3. It takes two to tango – but one to stop the music
Vince's real passion was the Argentine tango. He reached an "advanced level" of the Latin ballroom dance, which he once described as "quite erotic actually" – phew! But in government, when his attempts to be true to his Lib Dem roots have been tested, we don't hear much about it. As George Michael once said, guilty feet have got no rhythm.
4. That joke isn't funny any more
Like hems on a skirt, the frequency and comedic value of Vince's jokes go down during economic hard times. The man who became famous for his "From Stalin to Mr Bean" put-down of Gordon Brown hasn't been providing as many one-liners recently.

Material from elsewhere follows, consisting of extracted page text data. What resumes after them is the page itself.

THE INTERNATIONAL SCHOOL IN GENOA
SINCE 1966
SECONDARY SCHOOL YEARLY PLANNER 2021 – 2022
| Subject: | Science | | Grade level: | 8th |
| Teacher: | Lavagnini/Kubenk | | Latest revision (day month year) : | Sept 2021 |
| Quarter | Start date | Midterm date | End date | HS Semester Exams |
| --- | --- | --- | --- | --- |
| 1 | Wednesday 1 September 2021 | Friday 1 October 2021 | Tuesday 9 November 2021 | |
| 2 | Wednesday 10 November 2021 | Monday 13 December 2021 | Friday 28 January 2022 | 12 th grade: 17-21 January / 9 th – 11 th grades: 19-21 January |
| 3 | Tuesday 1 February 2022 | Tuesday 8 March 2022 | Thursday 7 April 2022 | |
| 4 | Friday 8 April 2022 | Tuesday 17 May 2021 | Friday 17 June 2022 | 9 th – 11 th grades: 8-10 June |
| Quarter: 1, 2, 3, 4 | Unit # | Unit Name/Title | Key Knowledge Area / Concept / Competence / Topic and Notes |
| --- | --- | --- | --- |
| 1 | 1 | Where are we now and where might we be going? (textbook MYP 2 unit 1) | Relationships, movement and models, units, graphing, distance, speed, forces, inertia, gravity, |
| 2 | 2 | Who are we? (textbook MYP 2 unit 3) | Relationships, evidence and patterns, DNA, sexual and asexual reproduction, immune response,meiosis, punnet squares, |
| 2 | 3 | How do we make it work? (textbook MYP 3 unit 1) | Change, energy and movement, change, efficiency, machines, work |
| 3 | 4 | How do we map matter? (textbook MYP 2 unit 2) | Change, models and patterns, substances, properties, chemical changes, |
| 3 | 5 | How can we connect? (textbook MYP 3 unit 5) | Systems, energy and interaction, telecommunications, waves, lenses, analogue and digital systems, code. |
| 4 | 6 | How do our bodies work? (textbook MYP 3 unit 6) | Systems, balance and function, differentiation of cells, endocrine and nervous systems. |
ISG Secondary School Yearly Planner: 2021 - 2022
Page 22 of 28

Or maybe it's because, since becoming a member of the coalition, all of Vince's jokes have to go through the "Quad".
Vox pop: 'The party is healthy'
"The party is remarkably healthy. As one who takes a free-speaking approach to the coalition, I admire the way that we have stuck together. Getting into bed with your mortal enemy is never easy, but it was the only option."
Andrew George; Lib Dem MP
"My view about the coalition, which is bloody difficult, is you get in very early on legislation you don't like, which is why the pre-legislative phase is very difficult. But we know now we can change legislation out of all recognition."
"Nick says we should stop looking in the rear-view mirror. But if you don't sometimes you can head into more car crashes. The public services reform bill could get us into plenty of trouble."
John Pugh; Lib Dem MP
"Lots of great things we've put in place haven't come through yet. It is easy to think that we have done something because we have legislated. We have to make sure it works."
Jo Swinson; Lib Dem MP and aide to Nick Clegg
"It was right to be in the coalition but unlike the Tories we look like we have lost our narrative. Nick needs to focus on being Deputy PM and leave the leadership to someone else."
Lembit Opik; Former MP
"We've made the transition from the permanent powerlessness of opposition to a party that can govern. Not all of our decisions are popular, but we're motivated by the desire to make Britain more prosperous and liberal."